→ Source passage:
+ + + + +

Claire Mitchell on April 15, 2018

I found this week’s 20 year commemoration of the Agreement quite surreal. Maybe it was
because I was sick at home in my pyjamas and missed out on the bling of the big events. No
basking in the glow of disgraced elderly politicians for me…

Instead, I was more struck by how sad and stuck everything feels right now. It feels like we
voted for peace, but all we got was this lousy culture war. By culture war, in this context, I mean
this current mud fight between green and orange, ussuns and themmuns, my morality vs your
morality, my symbols vs your symbols… Ad infinitum.

How exactly, I wondered, do you commemorate a peace accord on life support?

But then I realised… We’re not all actually engaged in this culture war. Only some of us are.
Other stories are available. If largely unreported. I’ll return to this.

The structural reasons for our culture war are well known. Green and orange were built into the
architecture of the 1998 Agreement. Designating as unionist or nationalist was incentivised by
dishing out jobs and having cross-community votes and vetoes on that basis. Cultural goodies
were handed out to each side, scrupulously ignoring the nothings, the neithers and the in-
betweens. The green became brighter and the orange became deeper as each side shuffled
towards the outer ends of the seesaw to keep the other in balance. The binary became frozen in
time.

+ + + + +

→ Problem set:
A - Reproduce the passage of the commentary starting at "I found this" and ending at "on life support?".
B - Decide whether each statement agrees with the commentary, answering yes or no and quoting the deciding words: (i) The writer attended the big commemoration events in person. (ii) Designating as unionist or nationalist was incentivised under the Agreement. (iii) The commemoration marked 25 years since the Agreement.
C - According to the commentary, whom did the handing out of cultural goodies to each side ignore?

+ + + + +

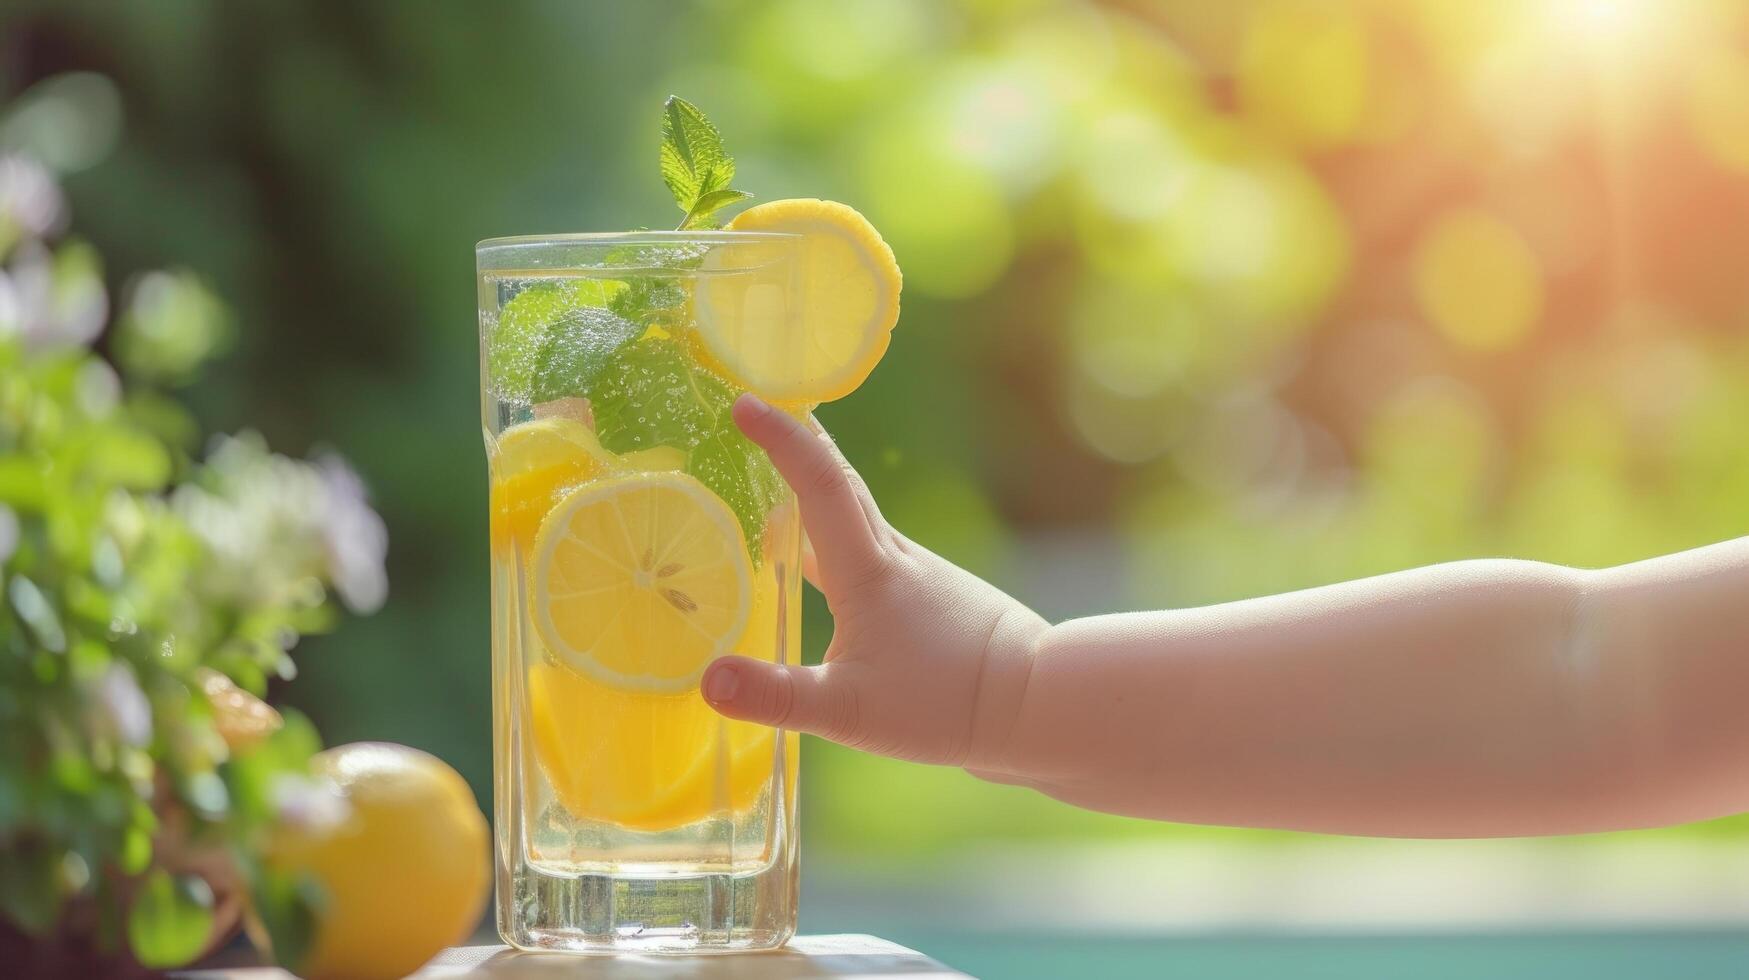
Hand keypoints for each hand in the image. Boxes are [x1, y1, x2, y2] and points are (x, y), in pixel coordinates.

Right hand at [701, 394, 1046, 768]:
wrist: (1040, 703)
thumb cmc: (948, 703)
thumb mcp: (851, 710)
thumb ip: (778, 696)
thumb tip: (707, 681)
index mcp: (867, 570)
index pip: (817, 484)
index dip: (782, 439)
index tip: (745, 402)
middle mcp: (894, 559)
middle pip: (840, 485)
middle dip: (800, 448)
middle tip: (762, 415)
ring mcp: (920, 577)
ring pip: (858, 523)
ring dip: (817, 500)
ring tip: (777, 498)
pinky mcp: (936, 601)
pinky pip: (873, 557)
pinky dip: (840, 547)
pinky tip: (830, 579)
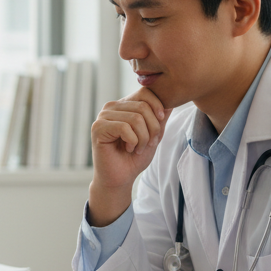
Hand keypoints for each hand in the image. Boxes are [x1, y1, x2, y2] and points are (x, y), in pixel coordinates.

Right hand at [88, 88, 171, 225]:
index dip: (158, 107)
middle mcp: (112, 107)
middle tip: (149, 143)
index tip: (160, 124)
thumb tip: (172, 100)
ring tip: (138, 148)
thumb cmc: (135, 157)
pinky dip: (132, 142)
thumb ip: (160, 118)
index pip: (145, 92)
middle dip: (152, 128)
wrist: (120, 178)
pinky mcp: (98, 128)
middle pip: (143, 106)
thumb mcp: (154, 134)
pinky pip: (124, 128)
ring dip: (143, 138)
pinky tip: (128, 149)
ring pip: (135, 118)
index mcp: (124, 104)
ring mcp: (103, 116)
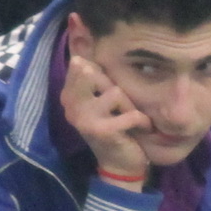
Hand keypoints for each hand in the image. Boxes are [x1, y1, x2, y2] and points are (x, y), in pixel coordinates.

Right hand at [58, 43, 152, 183]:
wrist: (119, 166)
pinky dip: (141, 121)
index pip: (79, 66)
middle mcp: (71, 106)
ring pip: (116, 92)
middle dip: (114, 87)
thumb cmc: (115, 127)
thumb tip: (82, 44)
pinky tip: (140, 128)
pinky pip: (130, 114)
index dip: (93, 62)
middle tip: (121, 106)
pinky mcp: (101, 130)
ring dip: (130, 106)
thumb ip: (93, 77)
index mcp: (69, 96)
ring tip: (130, 118)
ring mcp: (83, 119)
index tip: (100, 75)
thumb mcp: (103, 99)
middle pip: (94, 73)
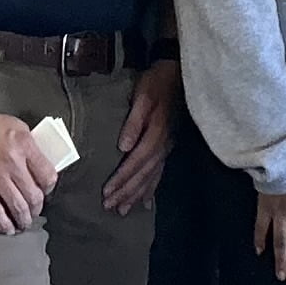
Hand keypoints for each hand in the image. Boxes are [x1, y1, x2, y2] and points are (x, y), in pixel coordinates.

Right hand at [0, 100, 58, 233]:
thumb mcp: (16, 125)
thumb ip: (29, 146)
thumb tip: (39, 165)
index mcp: (25, 145)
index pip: (48, 175)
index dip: (49, 188)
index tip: (46, 191)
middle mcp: (13, 162)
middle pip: (34, 194)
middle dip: (37, 208)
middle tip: (36, 212)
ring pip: (17, 205)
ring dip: (23, 219)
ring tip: (24, 224)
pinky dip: (3, 222)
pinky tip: (8, 228)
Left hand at [104, 60, 177, 213]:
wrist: (178, 74)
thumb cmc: (157, 82)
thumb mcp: (143, 96)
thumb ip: (134, 121)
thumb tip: (123, 146)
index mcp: (156, 134)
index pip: (136, 162)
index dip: (122, 179)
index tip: (107, 193)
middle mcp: (163, 145)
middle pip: (143, 174)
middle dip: (126, 192)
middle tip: (110, 208)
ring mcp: (167, 147)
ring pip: (151, 177)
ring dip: (137, 195)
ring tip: (124, 210)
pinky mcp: (168, 146)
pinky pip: (159, 172)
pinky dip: (152, 188)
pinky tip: (146, 201)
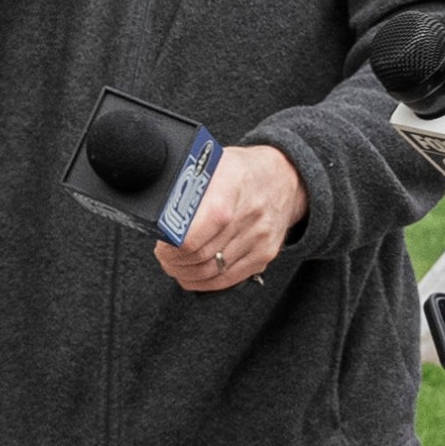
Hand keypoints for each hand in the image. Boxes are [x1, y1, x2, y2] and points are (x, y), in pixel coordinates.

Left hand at [153, 145, 306, 291]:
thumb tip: (159, 208)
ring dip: (185, 273)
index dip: (171, 245)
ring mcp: (259, 238)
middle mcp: (248, 215)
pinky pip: (228, 279)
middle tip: (164, 255)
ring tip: (174, 264)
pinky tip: (192, 275)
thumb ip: (187, 184)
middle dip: (174, 260)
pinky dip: (204, 282)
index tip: (161, 244)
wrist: (285, 178)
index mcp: (230, 187)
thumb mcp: (212, 163)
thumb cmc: (241, 170)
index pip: (194, 233)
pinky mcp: (265, 255)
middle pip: (200, 255)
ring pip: (211, 271)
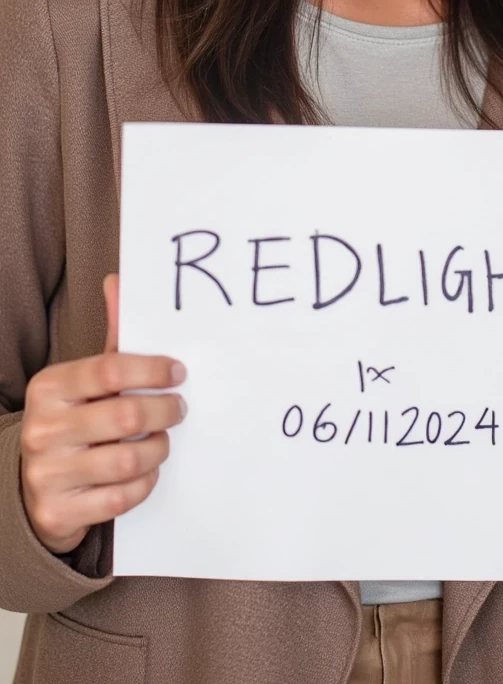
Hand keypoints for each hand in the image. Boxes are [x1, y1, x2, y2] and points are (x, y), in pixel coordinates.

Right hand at [20, 273, 186, 555]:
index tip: (179, 373)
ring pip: (127, 461)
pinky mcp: (59, 511)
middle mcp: (43, 429)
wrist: (34, 487)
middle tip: (179, 409)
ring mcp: (48, 473)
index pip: (109, 369)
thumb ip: (111, 337)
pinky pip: (121, 497)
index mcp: (50, 387)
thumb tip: (118, 280)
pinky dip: (144, 484)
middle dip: (164, 412)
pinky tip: (145, 472)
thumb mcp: (86, 379)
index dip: (153, 370)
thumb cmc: (75, 421)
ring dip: (157, 450)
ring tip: (162, 441)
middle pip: (125, 417)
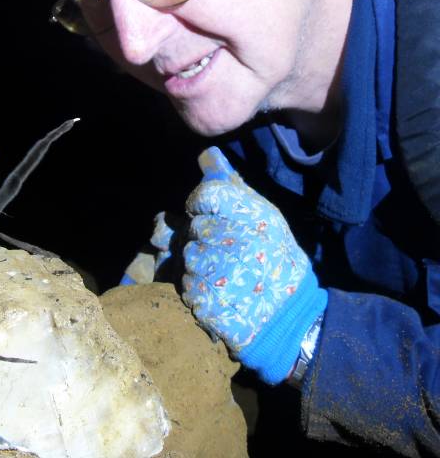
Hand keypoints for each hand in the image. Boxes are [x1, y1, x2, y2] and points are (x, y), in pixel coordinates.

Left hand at [182, 147, 326, 384]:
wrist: (287, 316)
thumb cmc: (276, 260)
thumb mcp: (264, 217)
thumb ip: (232, 187)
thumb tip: (207, 155)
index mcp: (248, 216)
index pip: (205, 195)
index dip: (202, 205)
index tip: (210, 215)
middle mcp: (229, 239)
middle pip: (192, 228)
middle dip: (202, 238)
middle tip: (226, 251)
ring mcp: (213, 271)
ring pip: (186, 256)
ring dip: (198, 264)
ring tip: (225, 273)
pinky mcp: (201, 298)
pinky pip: (184, 283)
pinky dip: (196, 286)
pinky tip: (219, 290)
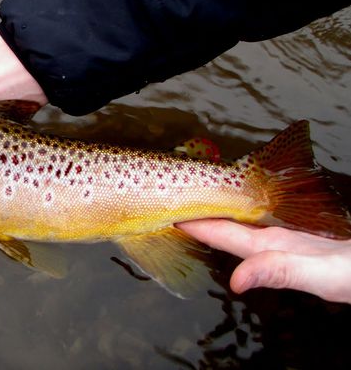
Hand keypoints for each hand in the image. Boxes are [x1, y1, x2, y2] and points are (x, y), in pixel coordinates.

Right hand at [178, 219, 350, 303]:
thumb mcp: (317, 273)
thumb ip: (278, 271)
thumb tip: (237, 279)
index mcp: (271, 242)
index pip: (222, 230)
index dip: (194, 222)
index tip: (167, 210)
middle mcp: (274, 237)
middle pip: (227, 223)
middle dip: (199, 213)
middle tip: (173, 205)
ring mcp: (283, 241)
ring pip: (239, 226)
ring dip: (215, 219)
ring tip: (194, 213)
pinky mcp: (294, 249)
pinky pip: (253, 236)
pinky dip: (234, 232)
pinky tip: (234, 232)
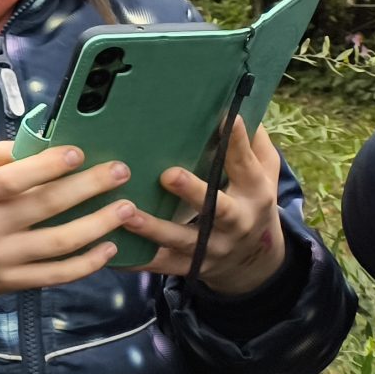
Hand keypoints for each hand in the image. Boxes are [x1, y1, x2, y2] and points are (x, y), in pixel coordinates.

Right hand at [0, 140, 137, 305]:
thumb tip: (37, 143)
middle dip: (89, 186)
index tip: (78, 152)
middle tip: (120, 171)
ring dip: (98, 224)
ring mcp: (1, 258)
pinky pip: (56, 274)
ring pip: (59, 242)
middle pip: (45, 206)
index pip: (12, 179)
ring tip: (126, 208)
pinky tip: (108, 248)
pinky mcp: (12, 282)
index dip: (47, 166)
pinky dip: (86, 263)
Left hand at [119, 117, 286, 294]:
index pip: (245, 165)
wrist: (255, 264)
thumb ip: (255, 145)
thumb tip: (243, 107)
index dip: (236, 142)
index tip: (226, 118)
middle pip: (216, 208)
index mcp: (253, 193)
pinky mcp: (188, 266)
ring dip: (153, 228)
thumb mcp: (265, 175)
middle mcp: (234, 222)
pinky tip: (109, 250)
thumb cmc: (251, 203)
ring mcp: (210, 247)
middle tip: (168, 174)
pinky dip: (135, 260)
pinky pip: (159, 264)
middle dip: (193, 192)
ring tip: (126, 213)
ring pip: (181, 239)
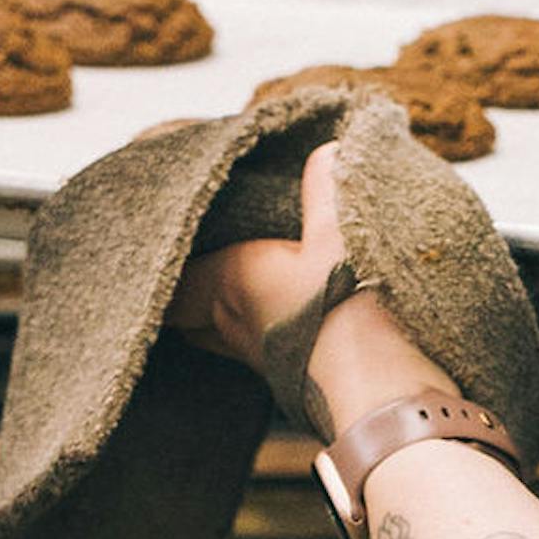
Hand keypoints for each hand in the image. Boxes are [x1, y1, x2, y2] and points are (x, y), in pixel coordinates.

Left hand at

+ + + + +

→ Answers below:
A -
I found this week’s 20 year commemoration of the Agreement quite surreal. Maybe it was
because I was sick at home in my pyjamas and missed out on the bling of the big events. No
basking in the glow of disgraced elderly politicians for me…

Instead, I was more struck by how sad and stuck everything feels right now. It feels like we
voted for peace, but all we got was this lousy culture war. By culture war, in this context, I mean
this current mud fight between green and orange, ussuns and themmuns, my morality vs your
morality, my symbols vs your symbols… Ad infinitum.

How exactly, I wondered, do you commemorate a peace accord on life support?

B -
(i) No: "I was sick at home in my pyjamas and missed out on the bling of the big events."
(ii) Yes: "Designating as unionist or nationalist was incentivised by dishing out jobs and having cross-community votes and vetoes on that basis."
(iii) No: "this week’s 20 year commemoration of the Agreement"

C - It scrupulously ignored the nothings, the neithers and the in-betweens.